Images with keypoint coordinates
• • • • •

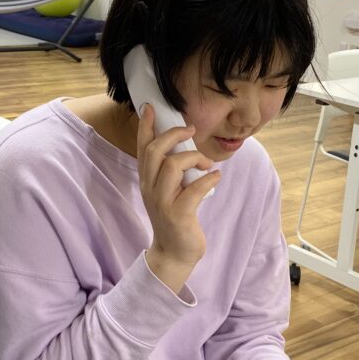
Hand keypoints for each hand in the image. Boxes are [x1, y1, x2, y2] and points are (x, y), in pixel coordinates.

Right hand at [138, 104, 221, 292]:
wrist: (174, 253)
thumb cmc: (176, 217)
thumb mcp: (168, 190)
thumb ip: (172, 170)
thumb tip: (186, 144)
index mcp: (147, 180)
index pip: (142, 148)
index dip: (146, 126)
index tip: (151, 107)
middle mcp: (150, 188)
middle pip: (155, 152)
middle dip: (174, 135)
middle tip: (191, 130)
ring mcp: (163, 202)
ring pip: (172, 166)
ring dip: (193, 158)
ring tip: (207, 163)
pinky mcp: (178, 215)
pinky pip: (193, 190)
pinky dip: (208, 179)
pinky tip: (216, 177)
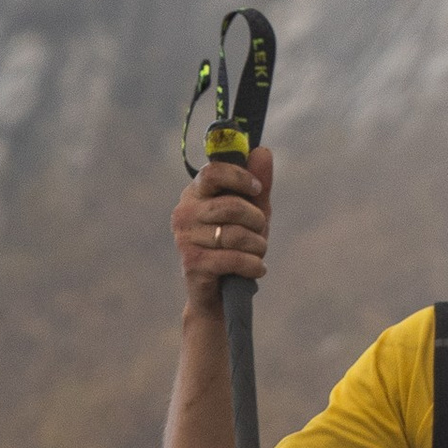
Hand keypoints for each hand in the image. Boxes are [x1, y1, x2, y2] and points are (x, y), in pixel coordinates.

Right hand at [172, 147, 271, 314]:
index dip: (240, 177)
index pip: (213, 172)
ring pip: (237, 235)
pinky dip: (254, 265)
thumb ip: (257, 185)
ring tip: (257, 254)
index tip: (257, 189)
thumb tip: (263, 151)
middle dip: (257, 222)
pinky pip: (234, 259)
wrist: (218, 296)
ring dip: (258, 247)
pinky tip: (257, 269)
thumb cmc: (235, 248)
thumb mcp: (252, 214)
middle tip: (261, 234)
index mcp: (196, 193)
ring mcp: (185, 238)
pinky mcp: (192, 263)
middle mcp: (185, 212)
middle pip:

• • • • •

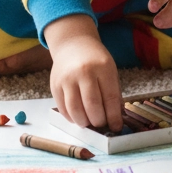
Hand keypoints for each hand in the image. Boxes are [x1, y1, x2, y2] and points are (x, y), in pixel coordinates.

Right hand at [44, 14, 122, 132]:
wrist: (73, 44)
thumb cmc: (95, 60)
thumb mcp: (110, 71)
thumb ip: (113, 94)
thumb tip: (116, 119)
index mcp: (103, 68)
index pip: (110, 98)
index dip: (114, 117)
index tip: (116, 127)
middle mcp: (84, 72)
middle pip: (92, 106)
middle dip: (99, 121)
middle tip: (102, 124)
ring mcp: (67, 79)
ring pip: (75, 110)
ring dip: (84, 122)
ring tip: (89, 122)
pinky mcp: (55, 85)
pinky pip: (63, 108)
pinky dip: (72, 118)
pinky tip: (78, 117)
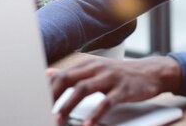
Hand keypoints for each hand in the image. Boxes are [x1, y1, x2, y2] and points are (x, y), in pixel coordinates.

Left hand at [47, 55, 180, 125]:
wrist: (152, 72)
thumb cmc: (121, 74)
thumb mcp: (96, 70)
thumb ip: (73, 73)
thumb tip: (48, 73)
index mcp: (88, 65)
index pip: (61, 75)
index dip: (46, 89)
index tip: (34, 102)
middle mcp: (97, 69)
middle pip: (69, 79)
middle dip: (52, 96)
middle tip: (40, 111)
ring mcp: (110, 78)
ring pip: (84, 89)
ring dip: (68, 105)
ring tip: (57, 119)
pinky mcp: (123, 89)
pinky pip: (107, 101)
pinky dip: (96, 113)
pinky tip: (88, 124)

• • • • •

• [Work instructions]
Above are the records; copy from them only the lines starting at the one containing "middle dip: (99, 121)" and ending at the one containing "pinky tip: (88, 124)", exactly and without pictures.

• [Answer space]
middle dip: (99, 121)
middle tip: (102, 124)
ring mcp: (67, 79)
ring pip: (75, 110)
ring dip: (84, 122)
ring tip: (89, 122)
pinky mcp: (55, 85)
pinky pip: (63, 108)
pinky dip: (72, 118)
pinky tip: (78, 117)
Hand keypoints for each hand in the image. Boxes are [x1, y1, x2, y2] and points are (x, y), in pixel coordinates.

Left hand at [47, 55, 180, 125]:
wrist: (152, 72)
thumb cmc: (121, 74)
thumb mcp: (96, 70)
thumb ip: (73, 73)
thumb tip: (48, 73)
index mcp: (88, 65)
index pip: (61, 75)
index dip: (46, 89)
index tip: (34, 102)
middle mcp: (97, 69)
middle pip: (69, 79)
middle dip: (52, 96)
middle tip: (40, 111)
ring mcp: (110, 78)
ring pip: (84, 89)
ring dip: (68, 105)
ring tip: (57, 119)
pinky mcp: (123, 89)
pinky pip: (107, 101)
pinky dip: (96, 113)
pinky tip: (88, 124)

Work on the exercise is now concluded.